父親の泣ける話 – 感動エピソード【9】
ガンがなおるくすりをください!
6歳の娘がクリスマスの数日前から欲しいものを手紙に書いて
窓際に置いておいたから、早速何が欲しいのかなぁと夫とキティちゃんの
便箋を破らないようにして手紙を覗いてみたら、こう書いてあった。
「サンタさんへ おとうさんのガンがなおるくすりをください! おねがいします」
夫と顔を見合わせて苦笑いしたけれど、私だんだん悲しくなって少しメソメソしてしちゃったよw
昨日の夜、娘が眠ったあと、夫は娘が好きなプリキュアのキャラクター人形と
「ガンがなおるおくすり」
と普通の粉薬の袋に書いたものを置いておいた。
朝、娘が起きるとプリキュアの人形もだけれど、それ以上に薬を喜んで
「ギャーっ!」って嬉しい叫びを上げてた。
早速朝食を食べる夫の元にどたばたと行って
「ねえ!サンタさんからお父さんのガンが治る薬貰ったの!早く飲んでみて!」
っていって、夫に薬を飲ませた。
夫が「お! 体の調子が、だんだんと良くなってきたみたいだ」と言うと娘が、
「ああ! 良かった~。

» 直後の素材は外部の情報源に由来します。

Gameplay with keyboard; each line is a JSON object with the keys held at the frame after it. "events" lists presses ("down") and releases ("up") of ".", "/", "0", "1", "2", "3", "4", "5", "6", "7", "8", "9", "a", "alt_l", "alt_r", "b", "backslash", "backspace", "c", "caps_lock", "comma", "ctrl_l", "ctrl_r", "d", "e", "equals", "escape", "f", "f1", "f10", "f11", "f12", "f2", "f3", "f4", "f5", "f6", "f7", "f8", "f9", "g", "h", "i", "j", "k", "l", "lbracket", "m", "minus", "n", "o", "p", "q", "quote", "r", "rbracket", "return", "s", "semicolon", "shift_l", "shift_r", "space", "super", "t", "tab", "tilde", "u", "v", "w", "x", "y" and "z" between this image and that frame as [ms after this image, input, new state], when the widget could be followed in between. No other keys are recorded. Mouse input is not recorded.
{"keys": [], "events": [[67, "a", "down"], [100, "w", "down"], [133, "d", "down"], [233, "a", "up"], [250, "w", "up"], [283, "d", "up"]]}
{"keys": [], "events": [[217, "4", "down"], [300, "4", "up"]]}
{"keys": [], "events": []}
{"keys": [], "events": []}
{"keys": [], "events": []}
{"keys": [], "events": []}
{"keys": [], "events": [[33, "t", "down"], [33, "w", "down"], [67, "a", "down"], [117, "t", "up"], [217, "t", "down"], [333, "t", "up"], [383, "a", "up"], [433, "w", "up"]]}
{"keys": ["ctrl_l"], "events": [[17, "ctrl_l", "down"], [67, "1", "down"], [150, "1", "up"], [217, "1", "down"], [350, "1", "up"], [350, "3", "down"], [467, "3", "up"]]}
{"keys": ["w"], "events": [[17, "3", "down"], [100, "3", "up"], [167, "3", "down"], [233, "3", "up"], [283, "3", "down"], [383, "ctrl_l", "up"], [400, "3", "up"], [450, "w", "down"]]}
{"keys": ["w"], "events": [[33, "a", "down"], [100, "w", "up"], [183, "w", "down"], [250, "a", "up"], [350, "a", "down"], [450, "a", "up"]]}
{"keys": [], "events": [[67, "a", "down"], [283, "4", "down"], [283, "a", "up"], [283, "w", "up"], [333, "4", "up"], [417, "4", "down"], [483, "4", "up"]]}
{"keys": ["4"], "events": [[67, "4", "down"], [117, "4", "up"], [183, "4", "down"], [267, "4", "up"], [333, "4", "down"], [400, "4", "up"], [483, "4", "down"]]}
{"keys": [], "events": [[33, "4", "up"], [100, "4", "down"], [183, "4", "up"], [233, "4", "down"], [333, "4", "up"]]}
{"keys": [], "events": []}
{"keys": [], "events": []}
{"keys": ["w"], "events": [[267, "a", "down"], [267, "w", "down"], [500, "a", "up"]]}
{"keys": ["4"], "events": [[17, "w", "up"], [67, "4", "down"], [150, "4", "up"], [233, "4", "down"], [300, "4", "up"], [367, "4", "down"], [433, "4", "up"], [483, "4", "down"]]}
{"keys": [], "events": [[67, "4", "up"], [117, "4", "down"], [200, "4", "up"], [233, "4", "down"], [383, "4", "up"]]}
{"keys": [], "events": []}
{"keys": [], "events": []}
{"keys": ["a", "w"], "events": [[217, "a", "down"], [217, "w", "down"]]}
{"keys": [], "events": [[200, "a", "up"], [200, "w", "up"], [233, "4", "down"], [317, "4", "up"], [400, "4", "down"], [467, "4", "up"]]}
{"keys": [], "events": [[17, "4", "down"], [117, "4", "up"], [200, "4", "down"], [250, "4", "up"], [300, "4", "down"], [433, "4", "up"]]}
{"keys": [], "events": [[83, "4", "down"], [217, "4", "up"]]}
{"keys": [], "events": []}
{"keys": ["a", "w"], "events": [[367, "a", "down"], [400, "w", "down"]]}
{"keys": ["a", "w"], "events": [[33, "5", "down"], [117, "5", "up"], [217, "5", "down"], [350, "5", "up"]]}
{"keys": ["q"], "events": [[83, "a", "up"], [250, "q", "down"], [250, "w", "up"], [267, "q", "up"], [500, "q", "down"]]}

これでお父さんとまた、山にハイキングに行ったり、
動物園に行ったり、運動会に参加したりできるね~」
……っていうと夫がだんだんと顔を悲しく歪めて、
それから声を押し殺すようにして「ぐっ、ぐうっ」って泣き始めた。
私も貰い泣きしそうになったけれどなんとか泣かないように
鍋の味噌汁をオタマで掬って無理やり飲み込んで態勢を整えた。
夫は娘には「薬の効き目で涙が出てるんだ」と言い訳をしてた。
その後、娘が近所の子に家にプリキュアの人形を持って遊びに行った後、
夫が「来年はお前がサンタさんだな……。しっかり頼むぞ」と言ったので、
つい私の涙腺が緩んで、わあわあ泣き続けた。
お椀の味噌汁に涙がいくつも混ざった。
父が使ってた布団と枕
私の父も十数年前に心労が重なって亡くなった。
母は気丈に振舞っていて、女手一つで3兄妹を育ててくれた。
だから子供ながらにいつまでも悲しんでばかりではいけないんだな、と思っていた。
先日実家に帰って掃除をしてたら父が使ってた布団と枕が押入れに入っていた。
枕に顔を押し付けるとほんの少しだけど懐かしい父の匂いがした気がして不覚にも泣いてしまった。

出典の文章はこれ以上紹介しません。